=== Text shown ===
Wednesday, June 12, 2013

Control Your Computer Using Speech

This was inspired by the Iron Man series, i was really fascinated to see Tony Stark talking to his computer JARVIS and getting quick and witty replies. Though it is possible to get JARVIS developed, but it is out of the scope of this blog.Let's try and make a more simpler application that would do specific tasks like open a new window, or pause a video, or even type automatically as you say, or maybe scroll through texts and give intelligent feedback by cross referencing a particular knowledge base,all this just using voice commands

Prerequisites:

1. JDK 1.6 or higher
2. Eclipse IDE
3. Sphinx 4.0 

Steps:

1. Configure Sphinx 4.0 with JAVA Application
2. Custom Code for Specific Applications Written in C
3. Combine (C & Java)
=== Information provided ===
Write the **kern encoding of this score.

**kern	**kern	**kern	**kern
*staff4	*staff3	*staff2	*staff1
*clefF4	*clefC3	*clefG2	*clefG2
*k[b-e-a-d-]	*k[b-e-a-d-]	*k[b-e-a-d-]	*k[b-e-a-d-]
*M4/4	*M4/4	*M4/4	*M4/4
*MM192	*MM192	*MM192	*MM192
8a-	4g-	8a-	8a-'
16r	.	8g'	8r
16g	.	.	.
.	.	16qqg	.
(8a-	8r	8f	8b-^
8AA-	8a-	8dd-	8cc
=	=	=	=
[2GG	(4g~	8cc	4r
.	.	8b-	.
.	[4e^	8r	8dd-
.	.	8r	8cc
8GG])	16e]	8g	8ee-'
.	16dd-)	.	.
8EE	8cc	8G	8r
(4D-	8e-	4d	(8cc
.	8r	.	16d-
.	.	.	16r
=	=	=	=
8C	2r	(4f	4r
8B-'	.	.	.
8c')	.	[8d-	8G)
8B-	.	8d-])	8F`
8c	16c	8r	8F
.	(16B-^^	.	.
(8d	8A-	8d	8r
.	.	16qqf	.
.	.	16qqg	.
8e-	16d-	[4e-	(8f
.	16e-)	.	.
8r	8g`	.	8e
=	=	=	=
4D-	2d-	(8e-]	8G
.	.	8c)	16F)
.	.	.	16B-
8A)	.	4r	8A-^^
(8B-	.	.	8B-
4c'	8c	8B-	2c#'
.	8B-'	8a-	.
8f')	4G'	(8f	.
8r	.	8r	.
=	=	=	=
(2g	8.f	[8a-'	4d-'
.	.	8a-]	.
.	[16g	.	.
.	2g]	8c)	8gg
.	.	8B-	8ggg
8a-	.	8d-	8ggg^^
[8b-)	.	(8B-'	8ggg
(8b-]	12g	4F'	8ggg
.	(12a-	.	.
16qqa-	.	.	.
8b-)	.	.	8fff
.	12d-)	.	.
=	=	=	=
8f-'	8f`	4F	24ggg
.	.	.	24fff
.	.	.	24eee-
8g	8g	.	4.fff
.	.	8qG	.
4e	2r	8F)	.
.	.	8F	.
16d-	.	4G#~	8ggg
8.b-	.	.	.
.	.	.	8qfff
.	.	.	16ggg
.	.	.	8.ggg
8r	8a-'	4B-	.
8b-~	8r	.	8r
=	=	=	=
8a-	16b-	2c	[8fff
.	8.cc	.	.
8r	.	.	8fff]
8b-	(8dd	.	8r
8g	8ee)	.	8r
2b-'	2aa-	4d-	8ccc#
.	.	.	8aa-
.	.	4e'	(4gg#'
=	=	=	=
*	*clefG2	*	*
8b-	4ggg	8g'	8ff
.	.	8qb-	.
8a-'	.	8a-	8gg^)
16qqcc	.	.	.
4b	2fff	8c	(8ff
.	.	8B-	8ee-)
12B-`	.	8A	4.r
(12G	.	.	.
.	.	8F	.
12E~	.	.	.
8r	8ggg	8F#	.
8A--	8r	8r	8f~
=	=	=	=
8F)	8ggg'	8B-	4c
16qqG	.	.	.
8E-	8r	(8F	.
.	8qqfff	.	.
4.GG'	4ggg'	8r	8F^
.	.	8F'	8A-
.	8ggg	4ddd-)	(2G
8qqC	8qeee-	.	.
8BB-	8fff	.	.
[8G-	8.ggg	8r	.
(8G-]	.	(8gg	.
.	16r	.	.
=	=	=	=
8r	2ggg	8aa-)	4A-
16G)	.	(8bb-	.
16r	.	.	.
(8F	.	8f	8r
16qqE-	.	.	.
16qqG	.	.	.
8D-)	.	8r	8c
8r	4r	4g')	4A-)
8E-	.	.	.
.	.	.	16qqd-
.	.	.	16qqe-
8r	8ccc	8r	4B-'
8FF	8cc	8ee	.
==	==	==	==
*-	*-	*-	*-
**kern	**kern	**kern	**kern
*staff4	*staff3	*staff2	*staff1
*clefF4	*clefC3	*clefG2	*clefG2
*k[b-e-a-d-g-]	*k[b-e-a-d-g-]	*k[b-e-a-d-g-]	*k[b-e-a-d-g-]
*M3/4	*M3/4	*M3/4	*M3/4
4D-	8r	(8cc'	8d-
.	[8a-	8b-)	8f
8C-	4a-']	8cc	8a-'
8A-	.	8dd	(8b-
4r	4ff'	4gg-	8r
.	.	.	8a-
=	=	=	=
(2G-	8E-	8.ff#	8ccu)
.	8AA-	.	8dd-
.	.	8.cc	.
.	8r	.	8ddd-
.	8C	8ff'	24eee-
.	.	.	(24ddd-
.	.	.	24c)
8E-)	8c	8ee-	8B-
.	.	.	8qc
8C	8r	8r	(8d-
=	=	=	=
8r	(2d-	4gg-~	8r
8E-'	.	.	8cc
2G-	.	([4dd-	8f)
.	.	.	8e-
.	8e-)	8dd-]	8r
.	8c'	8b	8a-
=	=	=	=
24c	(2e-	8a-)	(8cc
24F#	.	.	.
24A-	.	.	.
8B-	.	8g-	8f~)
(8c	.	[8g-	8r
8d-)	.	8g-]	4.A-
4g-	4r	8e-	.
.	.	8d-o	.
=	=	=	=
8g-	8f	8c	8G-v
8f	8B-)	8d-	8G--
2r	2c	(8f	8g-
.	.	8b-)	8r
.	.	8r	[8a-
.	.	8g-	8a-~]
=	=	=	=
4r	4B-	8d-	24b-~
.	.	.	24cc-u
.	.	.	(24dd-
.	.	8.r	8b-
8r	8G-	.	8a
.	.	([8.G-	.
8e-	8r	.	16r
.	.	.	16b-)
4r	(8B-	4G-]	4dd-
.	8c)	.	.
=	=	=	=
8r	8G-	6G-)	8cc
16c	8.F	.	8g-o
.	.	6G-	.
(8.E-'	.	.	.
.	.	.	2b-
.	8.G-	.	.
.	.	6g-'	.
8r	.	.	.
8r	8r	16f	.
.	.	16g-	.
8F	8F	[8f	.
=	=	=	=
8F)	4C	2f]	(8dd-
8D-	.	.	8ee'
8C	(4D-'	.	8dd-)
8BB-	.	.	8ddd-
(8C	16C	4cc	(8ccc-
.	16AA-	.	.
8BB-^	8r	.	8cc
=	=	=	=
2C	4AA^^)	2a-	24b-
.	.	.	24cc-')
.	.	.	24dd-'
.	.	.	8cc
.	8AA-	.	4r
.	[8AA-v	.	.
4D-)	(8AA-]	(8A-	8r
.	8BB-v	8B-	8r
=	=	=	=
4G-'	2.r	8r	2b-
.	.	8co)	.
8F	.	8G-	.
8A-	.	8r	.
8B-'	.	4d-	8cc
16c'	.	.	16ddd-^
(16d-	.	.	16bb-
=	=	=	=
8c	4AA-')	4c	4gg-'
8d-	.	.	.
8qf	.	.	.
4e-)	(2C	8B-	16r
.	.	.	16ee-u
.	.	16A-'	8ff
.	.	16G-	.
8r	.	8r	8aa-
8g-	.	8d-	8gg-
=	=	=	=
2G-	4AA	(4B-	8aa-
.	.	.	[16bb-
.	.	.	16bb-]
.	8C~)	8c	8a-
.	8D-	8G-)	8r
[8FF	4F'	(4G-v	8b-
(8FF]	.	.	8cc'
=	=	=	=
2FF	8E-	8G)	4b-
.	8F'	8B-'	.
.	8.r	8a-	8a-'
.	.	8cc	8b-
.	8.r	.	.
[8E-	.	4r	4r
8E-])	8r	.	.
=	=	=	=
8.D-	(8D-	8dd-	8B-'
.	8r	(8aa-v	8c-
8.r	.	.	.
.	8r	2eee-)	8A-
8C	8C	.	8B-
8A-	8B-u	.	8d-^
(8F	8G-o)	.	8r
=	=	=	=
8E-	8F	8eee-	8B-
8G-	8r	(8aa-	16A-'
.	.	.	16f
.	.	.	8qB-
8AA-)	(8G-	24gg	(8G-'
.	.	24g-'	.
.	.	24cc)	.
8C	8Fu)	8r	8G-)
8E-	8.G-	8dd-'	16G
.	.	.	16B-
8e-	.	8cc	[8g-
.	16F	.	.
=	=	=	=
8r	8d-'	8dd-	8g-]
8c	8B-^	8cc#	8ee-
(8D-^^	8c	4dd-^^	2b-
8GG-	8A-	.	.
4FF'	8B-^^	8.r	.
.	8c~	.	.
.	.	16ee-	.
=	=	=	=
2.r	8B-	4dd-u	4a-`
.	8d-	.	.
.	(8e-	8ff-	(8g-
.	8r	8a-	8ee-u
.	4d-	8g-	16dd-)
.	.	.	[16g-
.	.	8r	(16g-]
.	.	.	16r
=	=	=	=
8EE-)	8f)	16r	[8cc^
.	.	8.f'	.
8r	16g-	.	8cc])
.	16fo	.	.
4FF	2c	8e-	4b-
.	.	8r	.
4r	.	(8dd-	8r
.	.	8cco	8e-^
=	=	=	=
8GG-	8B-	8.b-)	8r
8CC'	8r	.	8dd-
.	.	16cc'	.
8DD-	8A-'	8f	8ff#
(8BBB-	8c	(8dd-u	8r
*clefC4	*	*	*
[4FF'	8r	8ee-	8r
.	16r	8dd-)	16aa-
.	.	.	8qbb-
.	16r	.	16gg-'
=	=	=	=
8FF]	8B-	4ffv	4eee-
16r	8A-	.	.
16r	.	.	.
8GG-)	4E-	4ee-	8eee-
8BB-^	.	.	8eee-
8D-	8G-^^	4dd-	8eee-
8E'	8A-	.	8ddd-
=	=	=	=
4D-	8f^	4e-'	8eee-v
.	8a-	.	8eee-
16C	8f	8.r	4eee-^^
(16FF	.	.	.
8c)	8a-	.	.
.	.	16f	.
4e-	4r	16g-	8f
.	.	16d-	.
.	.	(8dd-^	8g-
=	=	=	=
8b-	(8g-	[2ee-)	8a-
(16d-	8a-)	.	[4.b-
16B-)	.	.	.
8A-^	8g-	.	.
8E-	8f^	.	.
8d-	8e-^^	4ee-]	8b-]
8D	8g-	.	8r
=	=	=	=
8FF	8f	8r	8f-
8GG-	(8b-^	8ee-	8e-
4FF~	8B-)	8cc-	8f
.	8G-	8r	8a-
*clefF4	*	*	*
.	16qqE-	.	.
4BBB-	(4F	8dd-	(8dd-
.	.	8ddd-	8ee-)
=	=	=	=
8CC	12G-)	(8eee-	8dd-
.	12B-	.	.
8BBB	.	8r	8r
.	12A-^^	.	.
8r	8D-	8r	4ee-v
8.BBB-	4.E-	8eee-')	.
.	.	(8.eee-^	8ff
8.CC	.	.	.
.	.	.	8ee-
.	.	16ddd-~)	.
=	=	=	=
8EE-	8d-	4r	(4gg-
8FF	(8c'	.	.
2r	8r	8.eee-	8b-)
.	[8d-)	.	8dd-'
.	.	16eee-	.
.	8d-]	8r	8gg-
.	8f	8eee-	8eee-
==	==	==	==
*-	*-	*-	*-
===
Reproduce the speech-control post word for word, beginning at "1. JDK 1.6 or" and stopping after "Combine (C & Java)".

- [Task response]
1. JDK 1.6 or higher
2. Eclipse IDE
3. Sphinx 4.0 

Steps:

1. Configure Sphinx 4.0 with JAVA Application
2. Custom Code for Specific Applications Written in C
3. Combine (C & Java)